I’ve not eaten meat in more than thirty years and dabble with the vegan way. As my decision was a geopolitical one I can’t really embrace veganism. Is there any moral difference between exploiting animals and exploiting plants?
If the chicken is free to run the length of the barn and isn’t having its bits clipped off for the company’s convenience I’m going to go on eating eggs. On the other hand, dairy production needs to scale back or cows will continue to be a big issue for the climate.

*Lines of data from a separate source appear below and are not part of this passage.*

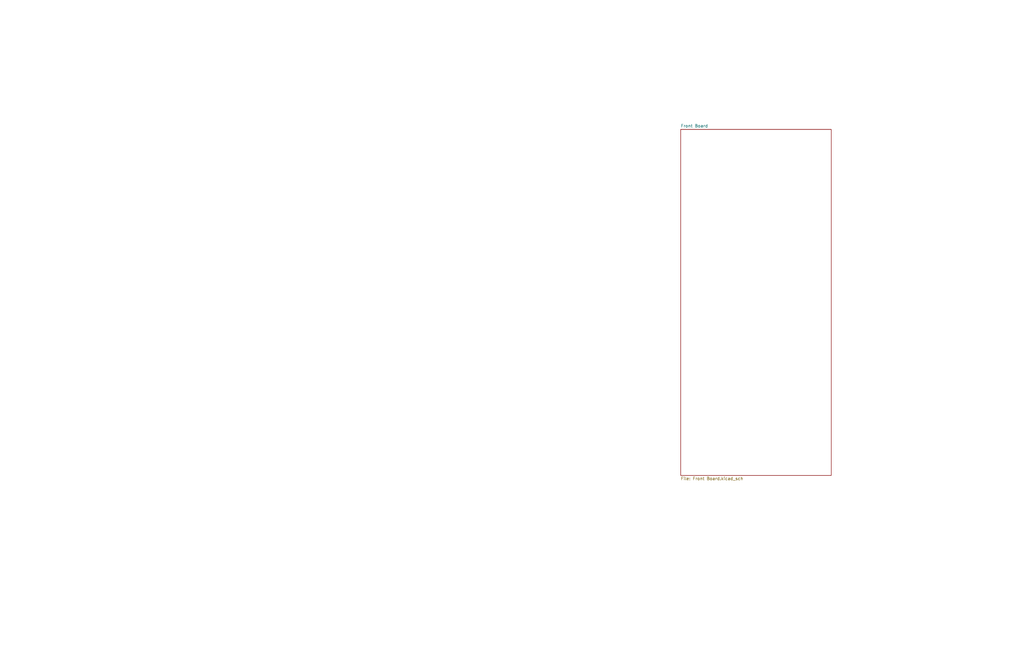
<source format=kicad_sch>
(kicad_sch
	(version 20231120)
	(generator "eeschema")
	(generator_version "8.0")
	(uuid "155d307c-d052-49ed-8a33-15ea02ffe5f3")
	(paper "B")
	(title_block
		(title "Audio System")
		(date "2025-02-06")
		(rev "P1")
		(company "Wolfe Engineering")
	)
	(lib_symbols)
	(sheet
		(at 287.02 54.61)
		(size 63.5 146.05)
		(fields_autoplaced yes)
		(stroke
			(width 0.1524)
			(type solid)
		)
		(fill
			(color 0 0 0 0.0000)
		)
		(uuid "cd0ff0b0-9cea-4928-bf0f-502e59231ead")
		(property "Sheetname" "Front Board"
			(at 287.02 53.8984 0)
			(effects
				(font
					(size 1.27 1.27)
				)
				(justify left bottom)
			)
		)
		(property "Sheetfile" "Front Board.kicad_sch"
			(at 287.02 201.2446 0)
			(effects
				(font
					(size 1.27 1.27)
				)
				(justify left top)
			)
		)
		(instances
			(project "control board"
				(path "/155d307c-d052-49ed-8a33-15ea02ffe5f3"
					(page "2")
				)
			)
		)
	)
	(sheet_instances
		(path "/"
			(page "1")
		)
	)
)

</source>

I’d like to eat cheese and spread butter, but only if the world cuts back on cows.
Despite the fact that almost every bit of mock meat I eat tastes the same (like a sausage for the most part) it’s nice to get a burger and fries dressed with pickle and hamburger sauce rather than the veggie burger version (why do BK and MacD assume I don’t like pickle because I don’t eat meat?). Its nicer when the taste fits like Greggs’ vegan sausage roll. Seems I’ve been a trendsetter all these years.
Its terrific that flexitarians are fashionable… I just hope it sticks as we have to change what we eat or the world suffers.
I just read that our real salvation lies with flour made from bacteria. Apparently, it can be produced using a tiny fraction of the planet’s least hospitable climes and uses a miniscule amount of water compared with traditional agriculture. Bring on huge vats of goop in the desert I say. (Although I fear it will all taste like sausages).
Tree planting is now as fashionable as tattooing and body piercing. The trouble is, like the latter it is often the wrong thing in the wrong place.
A grant is helping locals plant a few thousand trees. Just as well as I live where there is the least canopy of any local authority in the UK! Well-meaning people deserve credit for their action. The thing is that it’s an exercise in ‘pretty’ rather than in ecology. So far, the trees have been planted in avenues in my local park and I’m pretty sure they were chosen for their blossom. There is nothing wrong with pretty or blossom – ask any bee – but we could do better. At the same time the council is still clearing the understory in that same park as if shrubbery is an enemy, and mowing the verges to make them tidy, which is a nonsense – ask any bee.
We need to plant millions and millions of trees. We need to plant them everywhere and we really need them to be native so that they support wildlife. Using a risky metaphor, we have to kill more than one bird with each stone. Our motivation may be selfish – combatting climate change for our own sake – but doing it the right way can also increase wildlife habitat. I want the trees planted and not strimmed around. I want the whole concept of tidy lawns and parkland challenged. We need wild meadows and scrubland in our towns and cities.
Selfishly, I am greatly pleased that the flexitarian trend is happening. I got my carnivorous partner to try some vegan mayo yesterday. For the first time ever, and she agrees, it tastes exactly like the fully leaded one, and it comes in a glass jar with a tin lid, not a squeezy plastic bottle!